Affiliations
Affiliations
Assistant Professor, Human Genetics
Member, Bioinformatics GPB Home Area, Genetics & Genomics GPB Home Area
Research Interests

Genomic DNA experiences various types of lesions that can potentially lead to double strand breaks (DSBs). Failure to resolve such insults correctly has implications in cancer. Homologous recombination (HR) is a major pathway for repairing DSBs. HR is essential 1) for life: null mutations in BRCA genes are embryonic lethal; 2) in meiosis, which is initiated by hundreds of DSBs; and 3) in tumorigenesis. The central vision of our lab is to build a fully probabilistic understanding of HR by developing high-throughput single-cell sequencing technologies. Given one’s genotype, our long term goal is to be able to predict: 1) which genome regions are fragile; 2) what (epi)genetic contexts regulate DNA breakage; 3) how mutations and expression levels of DNA repair genes affect repair processes; and 4) what consequences HR and resulting rearrangements have from a single cell to an individual. 

The majority of HR events, however, occur between identical sister chromatids and is error-free. Unlike error-prone repair, HR is difficult to track by bulk whole-genome sequencing (WGS). For example, pan-cancer mutation signature studies read “scars” in the genome and by definition miss these error-free events. Rare spontaneous HR in development is even harder to analyze and thus its cell-type variation is poorly understood. The lack of high-throughput global assay for error-free HR hinders our understanding of DNA repair. We developed sci-L3 suite of singel-cell sequencing technologies, which enables linear amplification of single-cell genomes that scales to 1M cells and generalizes to multi-omics, including WGS, targeted-sequencing and DNA/RNA co-assay.
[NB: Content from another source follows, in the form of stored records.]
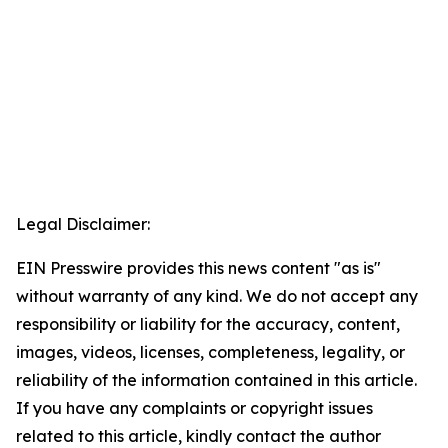
Legal Disclaimer:
EIN Presswire provides this news content "as is"
without warranty of any kind. We do not accept any
responsibility or liability for the accuracy, content,
images, videos, licenses, completeness, legality, or
reliability of the information contained in this article.
If you have any complaints or copyright issues
related to this article, kindly contact the author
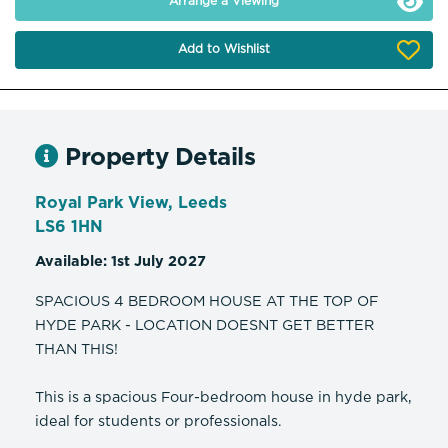
Arrange a Viewing
Add to Wishlist
Property Details
Royal Park View, Leeds
LS6 1HN
Available: 1st July 2027
SPACIOUS 4 BEDROOM HOUSE AT THE TOP OF
HYDE PARK - LOCATION DOESNT GET BETTER
THAN THIS!
This is a spacious Four-bedroom house in hyde park,
ideal for students or professionals.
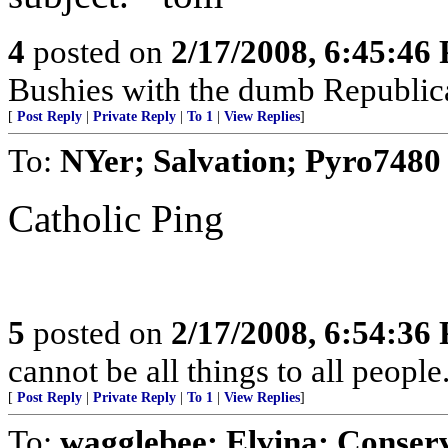
4
posted on
2/17/2008, 6:45:46
Bushies with the dumb Republic
[
Post Reply
|
Private Reply
|
To 1
|
View Replies
]
To:
NYer; Salvation; Pyro7480
Catholic Ping
5
posted on
2/17/2008, 6:54:36
cannot be all things to all peopl
[
Post Reply
|
Private Reply
|
To 1
|
View Replies
]
To:
wagglebee; Elvina; Conser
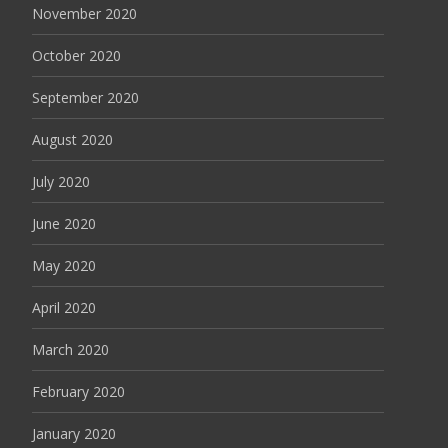
November 2020
October 2020
September 2020
August 2020
July 2020
June 2020
May 2020
April 2020
March 2020
February 2020
January 2020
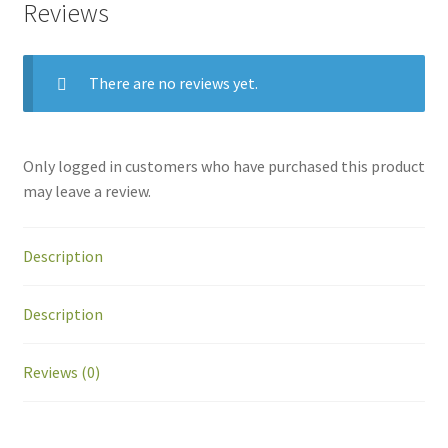
Reviews
There are no reviews yet.
Only logged in customers who have purchased this product
may leave a review.
Description
Description
Reviews (0)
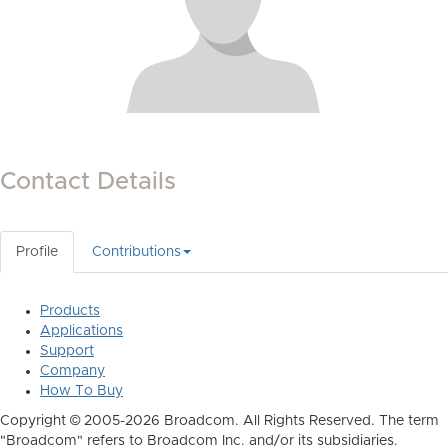
Contact Details
Profile
Contributions
Products
Applications
Support
Company
How To Buy
Copyright © 2005-2026 Broadcom. All Rights Reserved. The term
"Broadcom" refers to Broadcom Inc. and/or its subsidiaries.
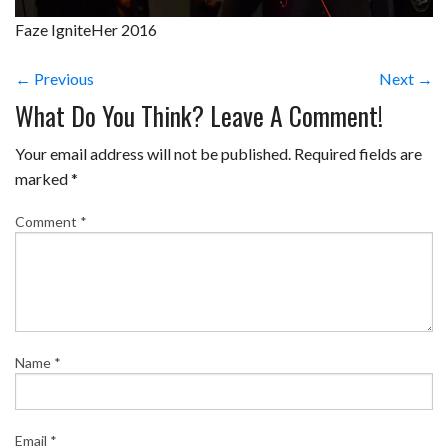
Faze IgniteHer 2016
← Previous
Next →
What Do You Think? Leave A Comment!
Your email address will not be published.
Required fields are
marked
*
Comment
*
Name
*
Email
*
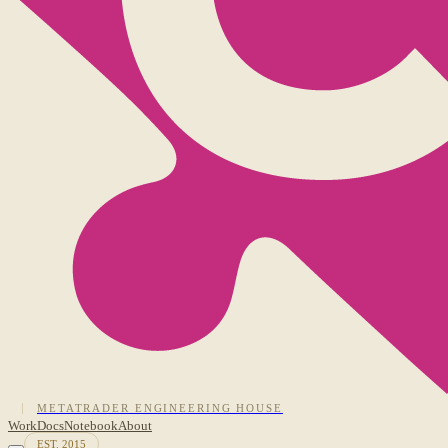
METATRADER ENGINEERING HOUSE
Work
Docs
Notebook
About
EST. 2015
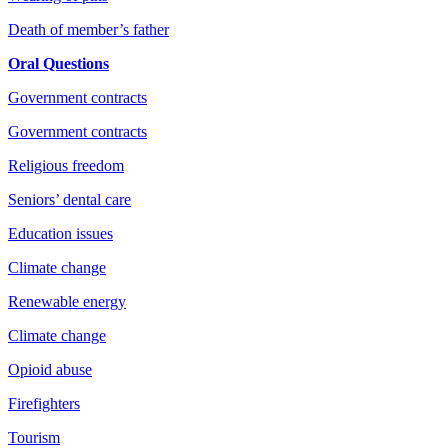
Death of member’s father
Oral Questions
Government contracts
Government contracts
Religious freedom
Seniors’ dental care
Education issues
Climate change
Renewable energy
Climate change
Opioid abuse
Firefighters
Tourism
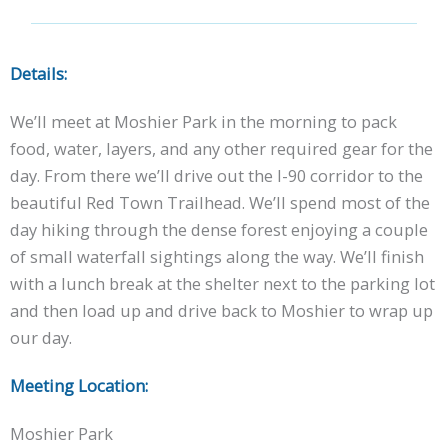
Details:
We’ll meet at Moshier Park in the morning to pack
food, water, layers, and any other required gear for the
day. From there we’ll drive out the I-90 corridor to the
beautiful Red Town Trailhead. We’ll spend most of the
day hiking through the dense forest enjoying a couple
of small waterfall sightings along the way. We’ll finish
with a lunch break at the shelter next to the parking lot
and then load up and drive back to Moshier to wrap up
our day.
Meeting Location:
Moshier Park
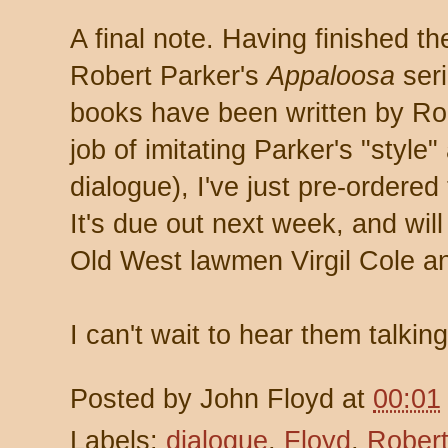
A final note. Having finished th
Robert Parker's
Appaloosa
seri
books have been written by Ro
job of imitating Parker's "style
dialogue), I've just pre-ordered
It's due out next week, and wil
Old West lawmen Virgil Cole an
I can't wait to hear them talkin
Posted by
John Floyd
at
00:01
Labels:
dialogue
,
Floyd
,
Robert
Recently, we have expanded sci-L3 to Strand-seq, which provides the first high-throughput global assay for error-free HR.

Our lab will focus on developing a full-fledged HR mapping platform to characterize genome, tissue and evolutionary variation in mitotic HR rates and machinery, and to rapidly generate and test thousands of hypotheses in the space of mutants and/or genetic variants of DNA repair genes. We also aim to develop tools for studying HR in non-model organisms in a scalable manner. We are broadly interested in the following directions: 
A. Genome-wide characterization of HR partner choice between homologs and sister chromatids; 
B. Systematically investigate cell-type variation on DNA repair pathway usage; 
C. Construct dense linkage maps in non-model organisms;
D. New DNA repair gene finding in unculturable microbes.

Biography

Dr. Yi Yin obtained a B.S. degree in Biotechnology from Beijing Normal University (BNU) in 2009. She then trained with Dr. Tom Petes at Duke University (University Program in Genetics and Genomics, 2009-2015) for her Ph.D. and studied mechanisms of mitotic recombination in yeast. Concurrently she also earned an M.S. degree in Statistical Science at Duke. She completed her postdoctoral training in Dr. Sunney Xie's lab at Harvard University (Chemistry and Chemical Biology, 2015-2016) and in Jay Shendure's lab at the University of Washington (Genome Sciences, 2016-2020) on developing single-cell sequencing technologies. Dr. Yin started her lab in the Department of Human Genetics at UCLA in March, 2020.